Die Bundesregierung will der Debatte über einen eigenen Haushalt der Eurozone wieder mehr Schwung verleihen. «Es geht um die Weiterentwicklung der Eurozone auf der langen Zeitschiene«, sagte eine Sprecherin des Bundesfinanzministeriums am Montag als Anmerkung zu einem Bericht des Nachrichtenmagazins «Der Spiegel». Darin war von Überlegungen im Hause von Bundesfinanzminister Wolfgang Schäuble zu einem eigenen Budget des Währungsraums die Rede gewesen.

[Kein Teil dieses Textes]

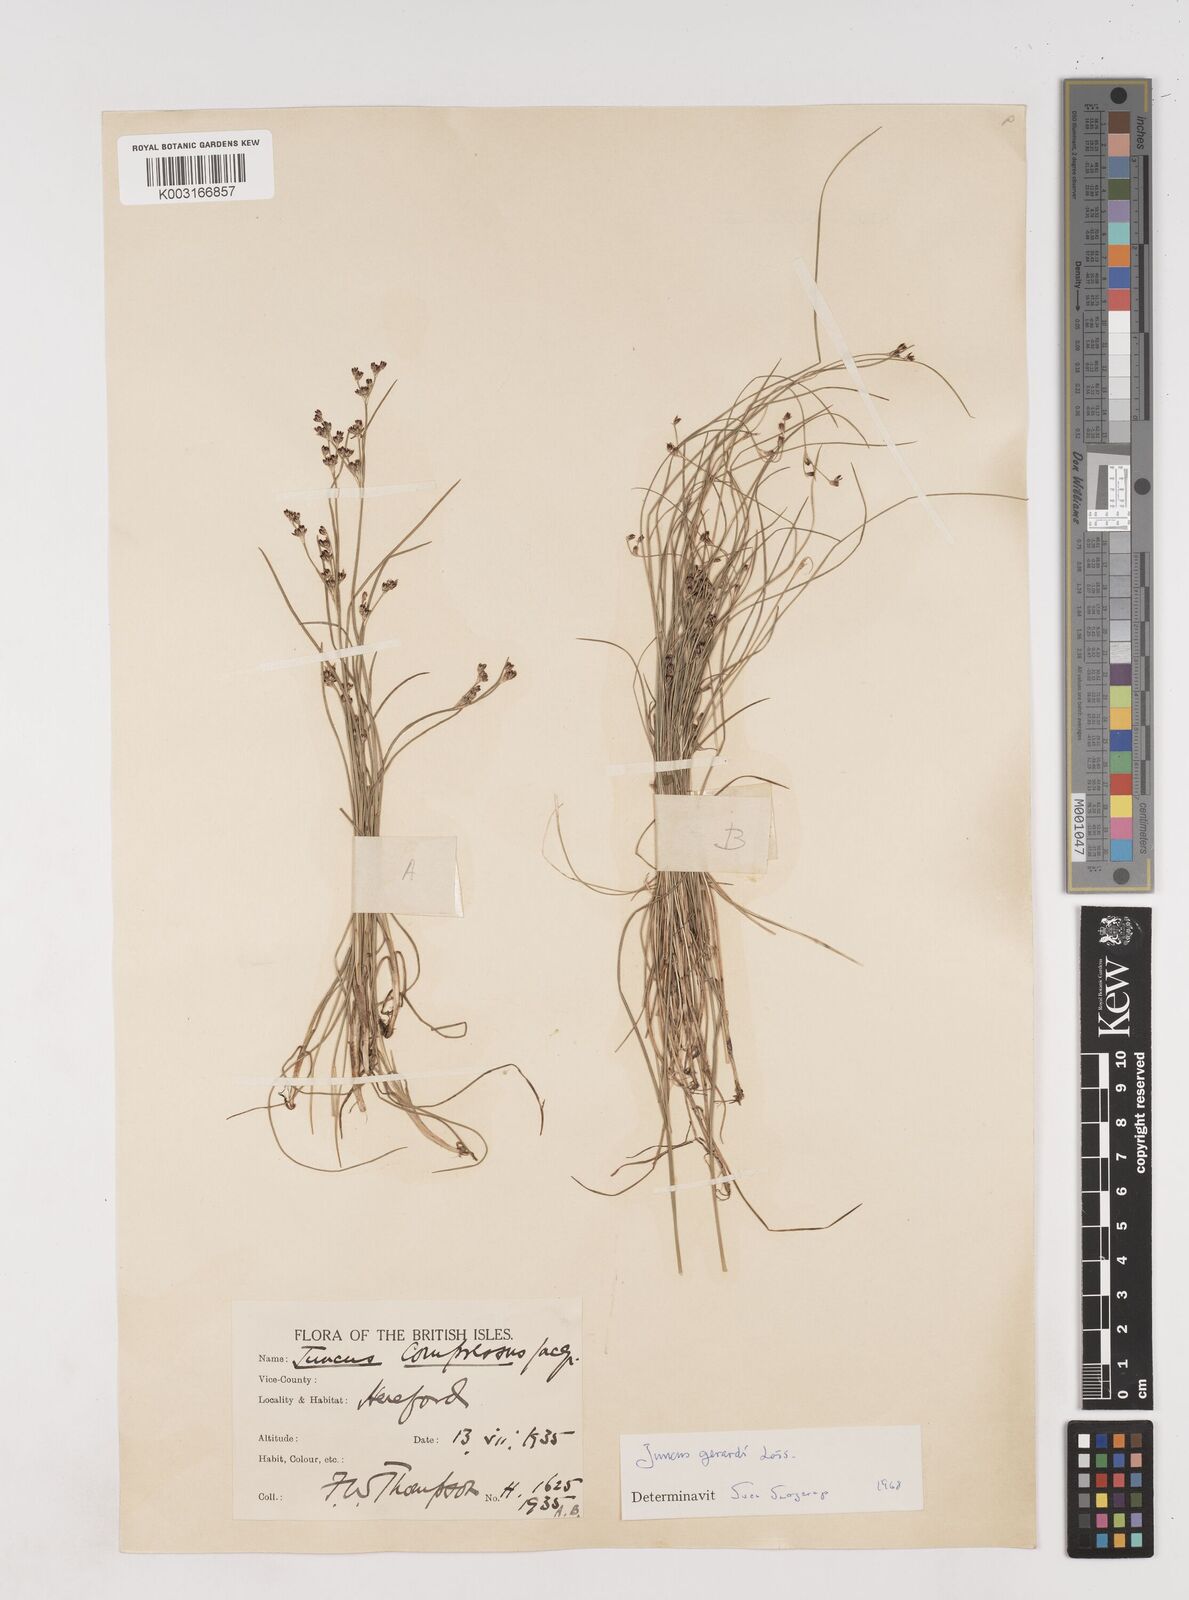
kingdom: Plantae
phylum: Tracheophyta
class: Liliopsida
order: Poales
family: Juncaceae
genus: Juncus
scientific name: Juncus gerardi
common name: Saltmarsh rush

Auch Wirtschaftsminister Sigmar Gabriel hatte sich kürzlich in einem gemeinsamen Papier mit seinem französischen Kollegen Emmanuel Macron in ähnlicher Weise geäussert. Die SPD-Spitze begrüsste denn auch die Überlegungen in Schäubles Ministerium. Er freue sich, dass Schäuble die Ideen einer Wirtschaftsregierung und eines Eurozonen-Budgets übernehme, sagte der hessische SPD-Chef Thorsten Schäfer-Gümbel.

Im Bericht der fünf europäischen Präsidenten - EU-Kommissionspräsident Jean-Claude Juncker, Ratspräsident Donald Tusk, Eurogruppen-Chef Jeroen Dijsselbloem, EZB-Präsident Mario Draghi und Parlamentspräsident Martin Schulz - ist dieser Punkt ebenfalls enthalten.

Debatte um Vertiefung der Währungsunion

Allerdings würde ein solche tiefgreifende Veränderung Vertragsänderungen in der EU nötig machen, erklärte die Sprecherin von Schäuble. Und dafür sind die Hürden hoch. Die Debatte um einer Vertiefung der Währungsunion mit dem Element eines eigenen Budget für der Eurozone beginne jetzt erst und sei damit in einem sehr frühen Stadium, sagte sie. Das Kanzleramt hatte bereits vor längerer Zeit im Zusammenhang mit dem Fiskalpakt ein eigenes, begrenztes Eurozone-Budget vorgeschlagen, mit dem hilfsbedürftige Länder des Währungsraums unterstützt werden sollten.

Diese Fazilität sollte im Gegenzug zu Reformverpflichtungen geschaffen werden. Die Bundesregierung nahm davon wieder Abstand, als die EU-Kommission die Planung übernahm und einen Fonds mit zweistelligen Milliardenbeträgen und ohne Verpflichtungen schaffen wollte.